Sofifi – Wakil Presiden RI Gibran Rakabuming Raka meninjau Sekolah Rakyat Menengah Atas (SRMA) IPWL 28 Tidore Kepulauan di Desa Akekolano, Kamis (16/10/2025), dalam rangkaian kunjungan kerja di Provinsi Maluku Utara.
Ada momen yang menarik perhatian adalah ketika salah satu siswa, Bayu Nadir membacakan puisi di depan Wapres, berjudul Pemimpin Muda di hadapan Wapres. Usai tampil, Bayu mengaku haru sekaligus bangga bisa bertemu langsung dengan Gibran.
“Gugup, tapi bangga,” singkatnya. Ia juga berharap agar fasilitas olahraga di sekolah dapat ditingkatkan, agar siswa bisa tumbuh sehat secara fisik dan mental.

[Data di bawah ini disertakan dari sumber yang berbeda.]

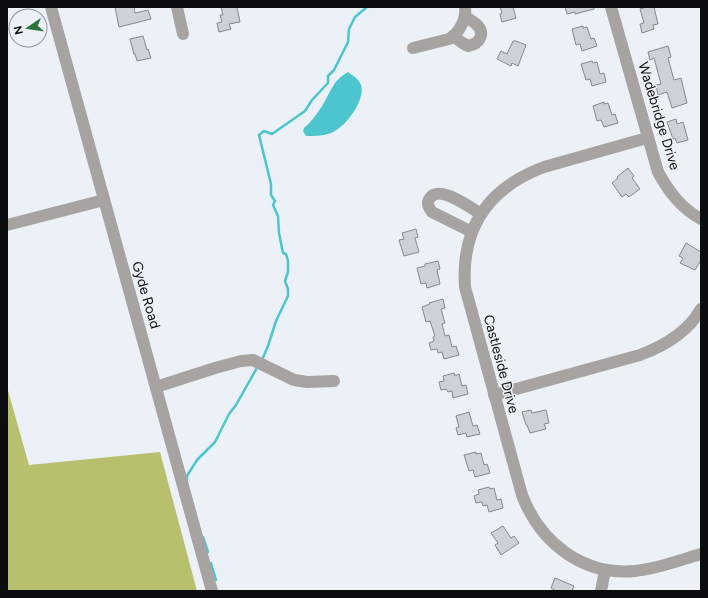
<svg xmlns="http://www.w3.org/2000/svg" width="708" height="598" viewBox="0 0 708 598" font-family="Figtree,sans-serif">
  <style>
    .forest { fill: #b8c06e }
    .water { fill: #4cc5cf }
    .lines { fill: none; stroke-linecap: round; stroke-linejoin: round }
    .stream { stroke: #4cc5cf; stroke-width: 2.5 }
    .building { fill: #ccd2d7; stroke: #84898e }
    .minor { stroke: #a6a3a1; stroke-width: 12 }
    .labels { text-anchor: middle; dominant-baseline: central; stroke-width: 3; stroke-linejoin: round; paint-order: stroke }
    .street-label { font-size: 14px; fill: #0b0c0e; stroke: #ebf1f6 }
  </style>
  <rect width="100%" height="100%" fill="#ebf1f6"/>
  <polygon class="forest" points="7,387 29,465 160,452 197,591 7,591"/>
  <path class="water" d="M 348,72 C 353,76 359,79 361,85 C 366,100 345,128 331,133 C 323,136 315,136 306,136 L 303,131 L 304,128 C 311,122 317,114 322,106 C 331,92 332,81 348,72 Z"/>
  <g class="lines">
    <g class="stream">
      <polyline points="262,360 268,346 276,321 288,296 288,289 285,281 288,272 288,261 286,254 283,253 279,233 278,216 273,205 275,201 271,195 271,184 259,135 264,131 272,134 305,111 312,100 328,83 328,76 334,70 348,42 349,29 355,17 367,7"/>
      <polyline points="187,480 187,476 197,460 215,442 229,414 236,405 258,366"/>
      <polyline points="203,537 208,552"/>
      <polyline points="211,563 216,580"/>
    </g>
  </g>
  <g class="building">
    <polygon points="115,7 134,7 135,13 148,10 151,19 119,27"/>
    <polygon points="221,7 237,7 240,22 229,24 231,29 219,32 217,23 222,22 220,15 223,15"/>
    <polygon points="500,7 513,7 516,18 502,22 500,14 502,13"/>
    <polygon points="565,7 594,7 594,9 575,14 575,12 567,14"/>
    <polygon points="647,7 654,7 658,24 653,25 654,29 642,33 640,24 644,23 640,9"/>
    <polygon points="583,26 583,28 587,27 591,39 594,38 597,46 582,51 580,44 576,45 572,29"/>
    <polygon points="143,36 147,50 148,49 151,58 137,61 135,54 134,54 130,39"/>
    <polygon points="513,41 516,41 526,45 518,66 512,63 511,66 497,59 501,51 507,54"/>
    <polygon points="668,46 671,57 668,58 674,80 681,78 687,103 672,108 667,92 658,95 656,85 661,84 654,58 650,60 648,52"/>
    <polygon points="592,61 593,63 597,62 600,74 604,73 606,82 592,86 590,79 586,80 581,64"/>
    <polygon points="604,102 604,104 608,103 612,115 615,114 618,123 604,127 601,120 597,121 593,106"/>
    <polygon points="676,119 677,124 683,122 688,140 677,143 675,138 673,139 667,122"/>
    <polygon points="628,168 634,176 632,178 640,189 629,197 626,194 622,197 612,183 618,178 617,177"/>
    <polygon points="416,229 418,237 415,238 419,252 404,256 399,240 404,239 402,233"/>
    <polygon points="686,243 701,252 701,260 695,270 680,263 683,258 679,256"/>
    <polygon points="438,261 440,269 437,270 440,284 427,288 426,283 421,284 417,268 425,266 425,264"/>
    <polygon points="443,299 445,308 441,309 445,323 442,324 445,336 449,335 452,347 456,346 459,355 444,359 442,352 438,353 437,349 431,350 429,343 434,341 433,337 435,336 430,321 426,322 422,307 430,304 429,303"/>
    <polygon points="454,373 455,376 459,374 462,386 466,385 468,394 453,398 452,391 448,392 446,389 441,390 439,382 444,381 443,376"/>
    <polygon points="531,410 532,413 546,410 549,423 544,424 546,429 530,433 527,425 526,425 522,412"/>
    <polygon points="469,412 473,426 477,425 480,434 467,437 466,433 458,435 456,428 459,427 456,416"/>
    <polygon points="476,452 476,454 481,453 484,465 487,464 490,473 475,477 473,470 469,471 464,455"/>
    <polygon points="489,487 490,489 494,488 497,500 501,499 503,508 489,512 487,505 483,506 482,502 476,503 474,496 479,494 478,490"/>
    <polygon points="503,526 511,538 514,536 519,543 501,555 495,545 498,543 491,533"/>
    <polygon points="555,578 574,586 572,591 556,591 551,588"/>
  </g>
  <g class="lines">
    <g class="minor">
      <polyline points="51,7 212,591"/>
      <polyline points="177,7 183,34"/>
      <path d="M 611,7 L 658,172 C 669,192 681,208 701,219"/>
      <path d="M 453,36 L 461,42 L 468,46 C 480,44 486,33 476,24 C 473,21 468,19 465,16"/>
      <path d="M 413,48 L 449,39 C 459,33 467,19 465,7"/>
      <path d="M 647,138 L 544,167 C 488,188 461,228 465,287 L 522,495 C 540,542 582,576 635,571 C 657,569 680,560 701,554"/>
      <polyline points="7,225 104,200"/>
      <path d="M 472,232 L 432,212 C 428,207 426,203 430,198 C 439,184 471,208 481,214"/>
      <polyline points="156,387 215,368 241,361 253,360 294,380 307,382 334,381"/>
      <path d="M 494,395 L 640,355 C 664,346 688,332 701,309"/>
      <polyline points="601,591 605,570"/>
    </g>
  </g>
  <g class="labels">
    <g class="street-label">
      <text transform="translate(659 116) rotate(73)">Wadebridge Drive</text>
      <text transform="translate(146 295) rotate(74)">Gyde Road</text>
      <text transform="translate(501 364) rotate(75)">Castleside Drive</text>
    </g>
  </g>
  <rect width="708" height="598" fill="none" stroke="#0b0c0e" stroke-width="16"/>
  <g transform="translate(28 28) rotate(257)"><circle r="19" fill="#ebf1f6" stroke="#919599"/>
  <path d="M0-3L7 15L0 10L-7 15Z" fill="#2c723d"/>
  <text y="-6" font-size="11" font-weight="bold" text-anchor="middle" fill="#0b0c0e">N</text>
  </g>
</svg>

Wapres Gibran tiba di lokasi sekitar pukul 10.47 WIB, didampingi Gubernur Maluku Utara Sherly Tjoanda serta jajaran Forkopimda. Setibanya di sekolah, ia langsung meninjau proses kegiatan belajar mengajar, fasilitas asrama, serta sarana logistik yang digunakan siswa dan tenaga pendidik.
Kunjungan tersebut merupakan bagian dari upaya pemerintah memperluas program Jaringan Sekolah Rakyat (SR) di bawah naungan Kementerian Sosial RI yang memberikan pendidikan berasrama secara gratis bagi anak-anak dari keluarga pra-sejahtera di berbagai daerah Indonesia.
“Seluruh kebutuhan siswa ditanggung pemerintah, tanpa membebankan biaya kepada orang tua,” ujar Osep Mulyani, Kepala Sentra Wasana Bahagia.
Sementara itu, Fahmi Adi Nugroho (28), guru sosiologi di SRMA Akekolano, menilai program Sekolah Rakyat sebagai wujud konkret dari pemerataan akses pendidikan di daerah. “Inilah bentuk kehadiran negara bagi anak-anak di daerah terpencil,” katanya.
Sebelum meninggalkan lokasi, Wapres Gibran menyempatkan diri menyapa masyarakat yang telah menunggu di luar area sekolah. Suasana hangat dan antusiasme warga terlihat jelas ketika mereka mengenal nama Wapres sambil pembaharuan tangan.
Saat ini, SRMA 28 Akekolano menampung 50 siswa, terdiri atas 31 laki-laki dan 19 perempuan. Bagi warga Akekolano, kunjungan ini menjadi bukti nyata bahwa pembangunan manusia dan pemerataan pendidikan bukan sekadar janji politik, tetapi komitmen nyata pemerintah untuk mewujudkan keadilan sosial di seluruh pelosok negeri.